_SUPPLIED PASSAGE_:
---------------

The environment accepts a dict of actions keyed by player ID. This is required for all multiplayer environments in MUG, regardless of architecture.


Step 2: Create the Experiment Script

Create the main experiment file coordination_experiment.py:

from __future__ import annotations

import eventlet

eventlet.monkey_patch()

from mug.server import app
from mug.scenes import stager, static_scene, gym_scene
from mug.configurations import experiment_config, configuration_constants

# Action constants
UP = 0
DOWN = 1
LEFT = 2
RIGHT = 3
NOOP = 4

# Key mappings (same for both players)
action_mapping = {
    "ArrowUp": UP,
    "ArrowDown": DOWN,
    "ArrowLeft": LEFT,
    "ArrowRight": RIGHT,
}

# Scene 1: Welcome
start_scene = (
    static_scene.StartScene()
    .scene(scene_id="welcome")
    .display(
        scene_header="Welcome to Coordination Grid!",
        scene_body=(
            "You and a partner will navigate a grid together. "

---------------

_RECORD LIST_:
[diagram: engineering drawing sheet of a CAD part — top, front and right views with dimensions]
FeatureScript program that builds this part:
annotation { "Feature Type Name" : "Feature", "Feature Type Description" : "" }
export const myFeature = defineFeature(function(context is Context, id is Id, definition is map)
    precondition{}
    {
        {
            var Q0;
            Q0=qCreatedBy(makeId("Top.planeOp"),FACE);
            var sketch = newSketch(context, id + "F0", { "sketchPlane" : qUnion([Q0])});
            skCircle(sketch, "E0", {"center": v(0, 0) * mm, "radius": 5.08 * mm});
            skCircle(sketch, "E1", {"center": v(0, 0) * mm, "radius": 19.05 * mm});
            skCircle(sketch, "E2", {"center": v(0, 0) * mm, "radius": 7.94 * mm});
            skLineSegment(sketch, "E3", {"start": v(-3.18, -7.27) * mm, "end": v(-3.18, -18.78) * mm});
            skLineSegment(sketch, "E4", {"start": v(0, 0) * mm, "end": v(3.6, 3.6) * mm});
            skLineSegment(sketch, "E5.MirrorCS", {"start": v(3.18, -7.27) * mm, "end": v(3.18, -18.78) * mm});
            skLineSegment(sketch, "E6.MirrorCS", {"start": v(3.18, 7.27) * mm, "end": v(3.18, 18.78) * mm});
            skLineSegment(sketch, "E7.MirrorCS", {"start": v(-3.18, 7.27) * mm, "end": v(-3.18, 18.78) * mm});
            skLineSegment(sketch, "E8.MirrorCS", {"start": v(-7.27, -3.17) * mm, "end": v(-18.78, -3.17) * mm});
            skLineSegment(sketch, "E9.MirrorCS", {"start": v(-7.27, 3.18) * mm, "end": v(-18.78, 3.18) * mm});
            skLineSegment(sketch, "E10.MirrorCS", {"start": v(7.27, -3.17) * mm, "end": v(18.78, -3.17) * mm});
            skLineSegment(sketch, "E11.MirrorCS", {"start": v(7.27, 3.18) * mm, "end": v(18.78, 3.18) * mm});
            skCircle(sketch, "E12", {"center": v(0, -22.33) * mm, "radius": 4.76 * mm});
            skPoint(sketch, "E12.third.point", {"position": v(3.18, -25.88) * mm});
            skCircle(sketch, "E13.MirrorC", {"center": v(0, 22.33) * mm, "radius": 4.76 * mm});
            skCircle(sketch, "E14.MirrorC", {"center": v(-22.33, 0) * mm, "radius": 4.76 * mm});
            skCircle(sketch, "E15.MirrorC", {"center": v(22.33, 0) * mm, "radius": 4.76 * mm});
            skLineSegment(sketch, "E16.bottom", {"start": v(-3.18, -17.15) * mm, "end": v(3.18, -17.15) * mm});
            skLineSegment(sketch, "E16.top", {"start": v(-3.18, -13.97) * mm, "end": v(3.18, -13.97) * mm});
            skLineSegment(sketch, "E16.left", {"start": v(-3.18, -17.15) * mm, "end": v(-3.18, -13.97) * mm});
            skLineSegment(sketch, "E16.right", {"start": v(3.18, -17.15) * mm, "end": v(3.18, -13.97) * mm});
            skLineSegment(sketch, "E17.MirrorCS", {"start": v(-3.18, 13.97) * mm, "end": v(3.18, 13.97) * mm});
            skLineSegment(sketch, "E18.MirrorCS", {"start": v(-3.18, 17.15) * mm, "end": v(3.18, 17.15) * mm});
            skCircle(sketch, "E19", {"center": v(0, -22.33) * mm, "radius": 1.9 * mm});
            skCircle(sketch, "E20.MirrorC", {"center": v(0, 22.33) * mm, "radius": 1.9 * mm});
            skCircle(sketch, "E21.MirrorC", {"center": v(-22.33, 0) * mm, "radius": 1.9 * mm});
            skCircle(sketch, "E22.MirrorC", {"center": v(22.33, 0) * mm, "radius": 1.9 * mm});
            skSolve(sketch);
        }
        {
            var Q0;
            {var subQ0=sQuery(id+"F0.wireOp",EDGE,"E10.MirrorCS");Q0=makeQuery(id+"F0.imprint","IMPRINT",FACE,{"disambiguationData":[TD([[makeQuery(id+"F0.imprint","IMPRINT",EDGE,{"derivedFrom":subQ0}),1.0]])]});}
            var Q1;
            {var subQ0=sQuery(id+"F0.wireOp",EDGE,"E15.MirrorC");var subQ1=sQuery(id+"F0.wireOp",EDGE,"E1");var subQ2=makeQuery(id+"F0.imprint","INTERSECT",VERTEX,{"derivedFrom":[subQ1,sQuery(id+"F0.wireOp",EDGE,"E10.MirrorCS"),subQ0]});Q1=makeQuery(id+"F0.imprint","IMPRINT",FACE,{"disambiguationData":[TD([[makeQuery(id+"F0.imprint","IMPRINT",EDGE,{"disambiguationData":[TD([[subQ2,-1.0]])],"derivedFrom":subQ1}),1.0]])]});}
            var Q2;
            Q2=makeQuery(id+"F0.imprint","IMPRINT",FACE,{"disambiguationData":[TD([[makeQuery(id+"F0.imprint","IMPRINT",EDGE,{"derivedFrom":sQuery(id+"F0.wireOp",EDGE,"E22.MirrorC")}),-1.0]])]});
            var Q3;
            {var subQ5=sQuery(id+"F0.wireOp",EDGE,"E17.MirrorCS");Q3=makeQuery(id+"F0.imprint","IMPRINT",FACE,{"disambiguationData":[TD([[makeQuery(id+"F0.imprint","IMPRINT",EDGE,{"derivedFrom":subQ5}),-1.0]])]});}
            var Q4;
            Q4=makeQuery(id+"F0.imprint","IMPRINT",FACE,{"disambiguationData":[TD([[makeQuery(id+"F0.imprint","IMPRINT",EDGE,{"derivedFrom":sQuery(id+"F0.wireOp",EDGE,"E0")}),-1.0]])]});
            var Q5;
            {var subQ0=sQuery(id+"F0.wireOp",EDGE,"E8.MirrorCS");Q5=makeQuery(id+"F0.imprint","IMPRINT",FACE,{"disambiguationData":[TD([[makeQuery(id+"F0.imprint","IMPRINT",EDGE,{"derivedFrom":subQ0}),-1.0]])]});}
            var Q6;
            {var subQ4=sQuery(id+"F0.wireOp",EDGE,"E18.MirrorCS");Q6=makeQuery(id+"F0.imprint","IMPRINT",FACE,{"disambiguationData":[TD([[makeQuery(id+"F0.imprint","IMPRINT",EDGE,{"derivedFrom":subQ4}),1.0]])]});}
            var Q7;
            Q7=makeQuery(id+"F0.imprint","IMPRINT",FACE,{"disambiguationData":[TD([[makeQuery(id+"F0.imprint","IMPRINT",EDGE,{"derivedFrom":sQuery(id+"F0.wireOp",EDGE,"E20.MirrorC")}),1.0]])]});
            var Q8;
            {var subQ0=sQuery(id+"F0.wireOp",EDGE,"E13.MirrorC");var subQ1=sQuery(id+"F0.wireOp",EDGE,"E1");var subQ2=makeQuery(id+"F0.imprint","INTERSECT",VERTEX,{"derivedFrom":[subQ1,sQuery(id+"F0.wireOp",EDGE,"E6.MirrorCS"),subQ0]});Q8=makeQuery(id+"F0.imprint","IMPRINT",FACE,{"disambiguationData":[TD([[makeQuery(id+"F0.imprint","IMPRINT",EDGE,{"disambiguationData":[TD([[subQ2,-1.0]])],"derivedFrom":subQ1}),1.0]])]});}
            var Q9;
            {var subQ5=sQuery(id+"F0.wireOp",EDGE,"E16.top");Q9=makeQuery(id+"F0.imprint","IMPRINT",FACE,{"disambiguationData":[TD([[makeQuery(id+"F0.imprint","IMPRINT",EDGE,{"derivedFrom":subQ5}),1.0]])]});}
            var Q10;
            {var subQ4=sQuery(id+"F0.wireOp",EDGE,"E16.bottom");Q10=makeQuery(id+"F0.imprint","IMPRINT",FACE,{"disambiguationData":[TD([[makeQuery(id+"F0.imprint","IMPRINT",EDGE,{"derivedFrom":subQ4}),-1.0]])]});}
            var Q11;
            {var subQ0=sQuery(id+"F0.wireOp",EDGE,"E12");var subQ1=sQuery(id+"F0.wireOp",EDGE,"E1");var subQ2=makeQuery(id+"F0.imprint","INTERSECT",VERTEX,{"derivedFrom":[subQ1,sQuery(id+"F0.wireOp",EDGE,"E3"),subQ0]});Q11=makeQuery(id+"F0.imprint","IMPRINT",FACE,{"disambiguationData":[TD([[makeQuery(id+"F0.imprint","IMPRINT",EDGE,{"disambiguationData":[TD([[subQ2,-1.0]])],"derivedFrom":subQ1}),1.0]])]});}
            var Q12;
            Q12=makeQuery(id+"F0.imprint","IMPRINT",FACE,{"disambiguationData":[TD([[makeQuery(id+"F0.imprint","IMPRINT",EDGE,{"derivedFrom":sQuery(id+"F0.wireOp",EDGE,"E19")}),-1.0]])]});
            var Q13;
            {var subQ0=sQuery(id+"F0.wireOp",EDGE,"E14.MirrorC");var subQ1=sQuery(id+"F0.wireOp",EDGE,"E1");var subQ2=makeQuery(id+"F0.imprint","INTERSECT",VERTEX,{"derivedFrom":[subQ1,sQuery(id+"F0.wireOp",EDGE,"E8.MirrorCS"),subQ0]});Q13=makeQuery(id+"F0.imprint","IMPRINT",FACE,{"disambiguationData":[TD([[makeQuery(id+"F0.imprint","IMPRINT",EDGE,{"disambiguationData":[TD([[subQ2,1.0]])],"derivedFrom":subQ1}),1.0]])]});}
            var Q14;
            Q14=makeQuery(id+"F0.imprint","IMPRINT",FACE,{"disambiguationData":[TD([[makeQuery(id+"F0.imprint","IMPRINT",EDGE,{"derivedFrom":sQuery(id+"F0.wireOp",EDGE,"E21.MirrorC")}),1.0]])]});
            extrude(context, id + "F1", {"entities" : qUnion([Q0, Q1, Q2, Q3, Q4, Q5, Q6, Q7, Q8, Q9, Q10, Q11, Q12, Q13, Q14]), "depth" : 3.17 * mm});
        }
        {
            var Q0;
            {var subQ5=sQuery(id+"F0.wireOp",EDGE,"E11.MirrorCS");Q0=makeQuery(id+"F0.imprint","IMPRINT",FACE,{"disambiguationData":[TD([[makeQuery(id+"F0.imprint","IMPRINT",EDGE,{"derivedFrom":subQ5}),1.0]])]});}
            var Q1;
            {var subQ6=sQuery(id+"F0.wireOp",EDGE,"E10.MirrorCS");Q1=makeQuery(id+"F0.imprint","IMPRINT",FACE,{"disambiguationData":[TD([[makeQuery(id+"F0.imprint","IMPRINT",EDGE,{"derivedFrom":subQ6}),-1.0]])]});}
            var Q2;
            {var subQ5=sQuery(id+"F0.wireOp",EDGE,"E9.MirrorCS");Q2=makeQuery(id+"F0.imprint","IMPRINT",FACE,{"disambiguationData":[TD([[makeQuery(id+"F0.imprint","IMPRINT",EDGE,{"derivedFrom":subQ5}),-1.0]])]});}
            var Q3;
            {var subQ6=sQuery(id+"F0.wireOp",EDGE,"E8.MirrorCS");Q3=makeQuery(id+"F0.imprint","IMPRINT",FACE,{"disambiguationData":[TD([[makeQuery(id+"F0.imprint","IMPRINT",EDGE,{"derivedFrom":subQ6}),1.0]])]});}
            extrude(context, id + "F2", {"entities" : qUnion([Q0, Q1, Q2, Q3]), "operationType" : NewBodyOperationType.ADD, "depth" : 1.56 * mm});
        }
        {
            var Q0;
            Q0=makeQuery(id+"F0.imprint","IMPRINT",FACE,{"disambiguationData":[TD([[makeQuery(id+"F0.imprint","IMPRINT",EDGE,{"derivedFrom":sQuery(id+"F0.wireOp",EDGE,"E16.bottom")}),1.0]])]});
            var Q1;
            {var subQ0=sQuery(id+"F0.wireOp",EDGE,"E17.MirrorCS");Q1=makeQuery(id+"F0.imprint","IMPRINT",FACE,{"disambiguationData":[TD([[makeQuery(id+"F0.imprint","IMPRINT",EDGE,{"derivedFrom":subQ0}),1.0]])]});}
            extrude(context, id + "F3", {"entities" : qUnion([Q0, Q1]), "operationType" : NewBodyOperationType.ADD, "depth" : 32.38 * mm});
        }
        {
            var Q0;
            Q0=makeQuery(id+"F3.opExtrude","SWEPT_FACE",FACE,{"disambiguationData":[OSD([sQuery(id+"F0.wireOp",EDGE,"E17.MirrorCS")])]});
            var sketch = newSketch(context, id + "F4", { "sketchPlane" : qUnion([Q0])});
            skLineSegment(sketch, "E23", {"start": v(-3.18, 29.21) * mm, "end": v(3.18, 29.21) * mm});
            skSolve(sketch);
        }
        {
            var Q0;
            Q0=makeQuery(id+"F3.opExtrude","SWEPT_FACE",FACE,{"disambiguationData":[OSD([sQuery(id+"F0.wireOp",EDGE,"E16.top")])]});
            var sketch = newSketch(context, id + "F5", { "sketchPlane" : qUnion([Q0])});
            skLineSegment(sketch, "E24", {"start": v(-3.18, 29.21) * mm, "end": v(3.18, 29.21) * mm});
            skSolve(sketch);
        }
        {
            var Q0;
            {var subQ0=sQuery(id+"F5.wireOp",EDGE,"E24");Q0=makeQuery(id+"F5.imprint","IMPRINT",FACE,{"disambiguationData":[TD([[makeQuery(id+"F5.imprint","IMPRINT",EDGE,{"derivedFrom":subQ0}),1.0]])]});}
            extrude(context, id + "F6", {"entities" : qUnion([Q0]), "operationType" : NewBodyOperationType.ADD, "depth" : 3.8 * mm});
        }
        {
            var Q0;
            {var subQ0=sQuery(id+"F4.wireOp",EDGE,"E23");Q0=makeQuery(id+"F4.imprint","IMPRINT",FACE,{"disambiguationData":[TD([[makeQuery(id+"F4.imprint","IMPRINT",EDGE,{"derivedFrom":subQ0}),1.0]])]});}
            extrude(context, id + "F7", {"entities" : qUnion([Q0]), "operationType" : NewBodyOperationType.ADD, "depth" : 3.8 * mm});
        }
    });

---------------

_EXERCISE TASK 1_: According to the MUG tutorial, why does the environment accept a dict of actions keyed by player ID? Answer in one to three sentences.
_EXERCISE TASK 2_: Carry on the MUG tutorial from the point where it stops.
The items have no connection to the MUG tutorial.

_WRITTEN ANSWER 1_: The environment takes a dict of actions keyed by player ID because MUG requires this of every multiplayer environment, whatever its architecture.

_WRITTEN ANSWER 2_:
            "Both of you must reach the green goal square. "
            "Use arrow keys to move."
        ),
    )
)

# Scene 2: Wait room
wait_scene = (
    static_scene.WaitScene()
    .scene(scene_id="waitroom")
    .display(
        scene_header="Waiting for partner...",
        scene_body="Please wait while we find another participant.",
    )
)

# Scene 3: Game
game_scene = (
    gym_scene.GymScene()
    .scene(scene_id="coordination_game")
    .policies(
        policy_mapping={
            "player_0": configuration_constants.PolicyTypes.Human,
            "player_1": configuration_constants.PolicyTypes.Human,
        }
    )
    .rendering(
        fps=15,
        game_width=500,
        game_height=500,
    )
    .gameplay(
        default_action=NOOP,
        action_mapping=action_mapping,
        num_episodes=3,
        max_steps=200,
        input_mode=configuration_constants.InputModes.PressedKeys,
    )
    .content(
        scene_header="Coordination Grid",
        scene_body="<center><p>Loading environment...</p></center>",
        in_game_scene_body="<center><p>Navigate to the green square together!</p></center>",
    )
    .multiplayer(
        num_players=2,
        player_ids=["player_0", "player_1"],
    )
    .waitroom(
        min_players=2,
        max_wait_time=120,
        timeout_scene_id="thanks",
    )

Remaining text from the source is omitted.